Posted by: Dave | Jan 09, 2007 at 08:42 PM
Watch out! Duff's on a rampage! Somebody get him a beer!
Posted by: Jon in Austin | Jan 09, 2007 at 08:44 PM
"…not a single scientific factoid has been found to establish a single claim it has made. Not a single fact, DAVE!!!!"
Not really true. Ever hear of Nahom? How about all those items mentioned, like concrete, or the use of the name Alma for a male, or the use of metal plates for record keeping. All of those were at one time mocked for their 'absurdity.'
Certainly we've not found an ancient "Welcome to Zarahemla: pop. 1,498,234" sign, and likely never will. But to claim that not a single claim has been confirmed is silly in the extreme.
Posted by: HiveRadical | Jan 09, 2007 at 08:59 PM
five bonus points to anyone who can ID that quote without using Google
It's from "Major League" but without the expletive.
Posted by: David J | Jan 09, 2007 at 09:11 PM
David J., I'm not familiar with that one; I was thinking of the line from Butch Cassidy and the Sundance Kid. I'll have to dig a little deeper for my next movie quip.
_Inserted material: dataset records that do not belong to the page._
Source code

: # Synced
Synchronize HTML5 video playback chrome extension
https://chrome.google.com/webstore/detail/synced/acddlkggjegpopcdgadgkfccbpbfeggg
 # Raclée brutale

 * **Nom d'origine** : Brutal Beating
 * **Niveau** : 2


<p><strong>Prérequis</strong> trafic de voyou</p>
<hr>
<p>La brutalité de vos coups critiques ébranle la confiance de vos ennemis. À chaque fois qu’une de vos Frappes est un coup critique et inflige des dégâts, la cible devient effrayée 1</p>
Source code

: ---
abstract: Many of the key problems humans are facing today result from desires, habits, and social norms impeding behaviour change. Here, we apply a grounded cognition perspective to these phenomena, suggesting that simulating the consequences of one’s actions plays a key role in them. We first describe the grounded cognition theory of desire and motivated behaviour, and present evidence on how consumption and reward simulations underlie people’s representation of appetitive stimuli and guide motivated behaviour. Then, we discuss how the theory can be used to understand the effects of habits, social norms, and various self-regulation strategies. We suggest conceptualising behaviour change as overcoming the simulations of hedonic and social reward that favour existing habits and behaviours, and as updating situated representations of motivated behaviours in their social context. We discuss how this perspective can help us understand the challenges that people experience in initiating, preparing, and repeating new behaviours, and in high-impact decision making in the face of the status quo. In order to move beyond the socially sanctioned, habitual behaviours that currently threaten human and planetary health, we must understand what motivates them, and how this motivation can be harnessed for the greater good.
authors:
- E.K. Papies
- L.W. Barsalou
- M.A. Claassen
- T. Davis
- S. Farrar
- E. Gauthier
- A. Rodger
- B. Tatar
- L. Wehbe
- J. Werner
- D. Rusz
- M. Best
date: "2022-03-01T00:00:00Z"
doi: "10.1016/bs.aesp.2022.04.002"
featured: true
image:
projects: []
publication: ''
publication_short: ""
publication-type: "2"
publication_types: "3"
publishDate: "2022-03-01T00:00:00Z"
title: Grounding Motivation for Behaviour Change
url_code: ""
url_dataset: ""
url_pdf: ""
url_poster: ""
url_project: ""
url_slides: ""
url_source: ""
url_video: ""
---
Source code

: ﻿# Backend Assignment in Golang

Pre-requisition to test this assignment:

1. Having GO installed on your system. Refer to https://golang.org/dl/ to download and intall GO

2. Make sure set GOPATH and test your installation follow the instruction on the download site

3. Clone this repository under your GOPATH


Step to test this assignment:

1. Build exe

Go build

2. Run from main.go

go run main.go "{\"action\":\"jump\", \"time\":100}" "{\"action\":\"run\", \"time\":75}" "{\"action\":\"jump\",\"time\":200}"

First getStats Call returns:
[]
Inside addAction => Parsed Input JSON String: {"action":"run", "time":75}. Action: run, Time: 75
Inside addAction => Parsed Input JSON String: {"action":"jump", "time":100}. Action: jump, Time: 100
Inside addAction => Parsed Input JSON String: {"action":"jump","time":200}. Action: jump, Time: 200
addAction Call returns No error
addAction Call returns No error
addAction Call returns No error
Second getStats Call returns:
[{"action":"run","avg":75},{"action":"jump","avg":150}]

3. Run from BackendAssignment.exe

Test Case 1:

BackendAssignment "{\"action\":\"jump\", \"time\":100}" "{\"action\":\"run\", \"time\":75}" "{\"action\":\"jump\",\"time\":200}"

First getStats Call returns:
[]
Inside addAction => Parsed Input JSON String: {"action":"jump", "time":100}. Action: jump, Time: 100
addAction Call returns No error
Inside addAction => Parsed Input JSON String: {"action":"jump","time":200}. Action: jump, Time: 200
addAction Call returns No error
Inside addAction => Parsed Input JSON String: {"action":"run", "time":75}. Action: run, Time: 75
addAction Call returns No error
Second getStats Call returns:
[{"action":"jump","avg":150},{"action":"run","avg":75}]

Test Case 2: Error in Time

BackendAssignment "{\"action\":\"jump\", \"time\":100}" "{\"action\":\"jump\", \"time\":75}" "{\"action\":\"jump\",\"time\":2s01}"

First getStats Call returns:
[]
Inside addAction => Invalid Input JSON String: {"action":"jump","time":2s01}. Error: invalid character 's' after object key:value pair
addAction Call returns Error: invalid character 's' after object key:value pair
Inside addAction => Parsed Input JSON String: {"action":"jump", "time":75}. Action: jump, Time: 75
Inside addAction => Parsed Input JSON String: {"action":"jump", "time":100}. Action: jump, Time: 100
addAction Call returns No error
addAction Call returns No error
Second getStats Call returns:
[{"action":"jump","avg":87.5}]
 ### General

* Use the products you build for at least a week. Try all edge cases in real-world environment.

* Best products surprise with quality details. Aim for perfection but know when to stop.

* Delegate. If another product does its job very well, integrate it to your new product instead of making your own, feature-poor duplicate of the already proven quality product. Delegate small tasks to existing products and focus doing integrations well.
Posted by: Dave | Jan 10, 2007 at 12:32 PM
"Who are these guys?"
Actually, one of them was the infamous bounty hunter Tom Horn. Pretty feared guy throughout the American West, and an excellent tracker.
He was finally tried and hung for shooting a sheep rancher's son in the hills near Laramie Wyoming. It was part of the rather vicious, but largely forgotten "range wars" of Wyoming where sheep ranchers and cow ranchers faced-off and blew each others' brains out with disturbing regularity.
Posted by: Seth R. | Jan 10, 2007 at 09:00 PM
Dave, that's not a "third world hovel". It's a Mongolian "Gur" or "Ger", also known as a "yurt".
I've seen them in the movie "Mongolian Ping Pong" and in a PBS documentary "Wild Horses of Mongolia with Julia Roberts." They can be very nice, and are often well-furnished. They are transportable, but sturdy, and hold up well to wind and cold weather.